With the Chancellor’s budget in April it became obvious just how serious the financial difficulties facing our country are.
According to government figures in May unemployment was at 7.1% for the first time since 1996. It has seen the biggest quarterly rise since 1981. These percentages translate into 2.2 million people currently unemployed. Some sources are talking of three million unemployed by the end of this year.
Unemployed
What is it like to find yourself unemployed? How is a Christian to react? Here is my own experience of redundancy, and how the Lord helped me to face it. It may help someone in a similar situation.
My job in engineering services was declared redundant on the eve of my 60th birthday. My younger daughter was still at university. I had served 34 years with the company.
Several changes in ownership and restructuring had occurred over the years. I started as a draughtsman, progressed to project manager and was eventually promoted to managing director of the facilities management unit. Over 15 years this expanded from a modest support department to a subsidiary company.
During a difficult trading period for the main group it became the only profitable entity and had to be sold to a larger competitor along with the customer base, staff and myself. I continued as a regional manager with the new company for three years, when my name was put on the ‘hit list’.
What it felt like
I was in denial for most of the three months leading up to termination date. I found myself in the uncomfortable position of having to introduce my successor to the customers and acquaint him with the contracts and the staff I had worked with for years. These were some of my feelings:
* Injustice
It seemed unjust that all the good work I had done to grow the business was going to be handed over to someone else to run. I also thought that the selection process — whereby I was to be replaced with a much younger person having excellent certification and computer skills but minimal hands-on management experience — was unfair. How did I cope? It helped me to reflect that our Saviour suffered unfairly ‘the just for the unjust to bring us to God’. Jesus knows all about injustice.
* Loss of control
For years I was used to supervising a team of over 100 service engineers and admin staff, controlling their daily activity. As an elder at my local church I was privileged to be responsible for the oversight of church members. The loss of control over my personal circumstances therefore rocked me. I started to doubt God’s ability to cope with my situation until I remembered something once said earlier by a fellow director. We had been poring over a set of disastrous performance figures at a board meeting.

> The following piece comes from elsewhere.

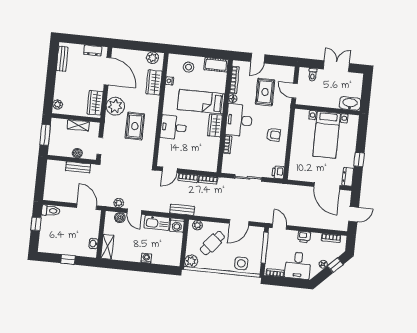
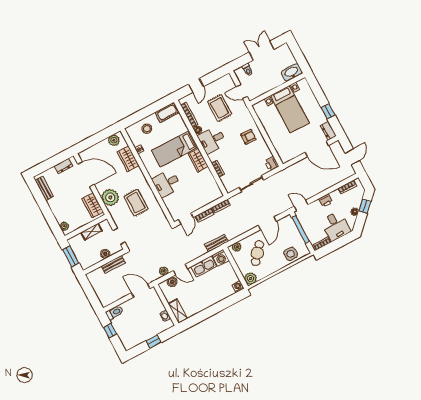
desk: (239, 120) -> (212, 140), width x0.73
washing machine: (146, 258) -> (238, 287), moved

As an unbeliever he said half mockingly, half seriously, ‘It’s alright for you, Brian, even if the worst happens, you’ve got someone up there looking after your interests’. This challenged me to trust afresh in God’s unfailing love.
* Punctured pride
The previous year I had completed my term as chairman of our trade association, with which I had been involved in trying to improve standards and implement training schemes. Thereby I became a fairly prominent member of the industry and being made redundant was thus a great embarrassment. ‘What would others think?’ My pride took a bashing. But Psalm 73.17 helped me get things into perspective. It speaks about the final destiny of the lost. I had lost my job, but at least I was not eternally lost. This puncturing of my pride also helped me gain insight into the humility of Jesus, ‘who for our sakes made himself of no reputation’.
Preserving a good witness
I noticed lots of doom and gloom, accompanied by unhealthy gossip, occurring in the workplace as the redundancies were being implemented. I could see how it was bringing out the worst in people. I was fearful of being dragged down into all this and damaging my witness for the Lord.
Therefore, when tempted to join in all the complaints and criticism floating around, I tried to practice God’s Word; ‘Whatever is true, whatever is noble, whatever is lovely, think on these things’ (Philippians 4.8).
Being a very motivated person, I found the redundancy experience stormy and it was hard to let go and trust God. It was a battle. But deep down I retained my faith in his sovereign power. According to his promise, ‘the Lord shall provide’, thankfully, I was awarded a new job with another company within seven weeks of leaving the old one.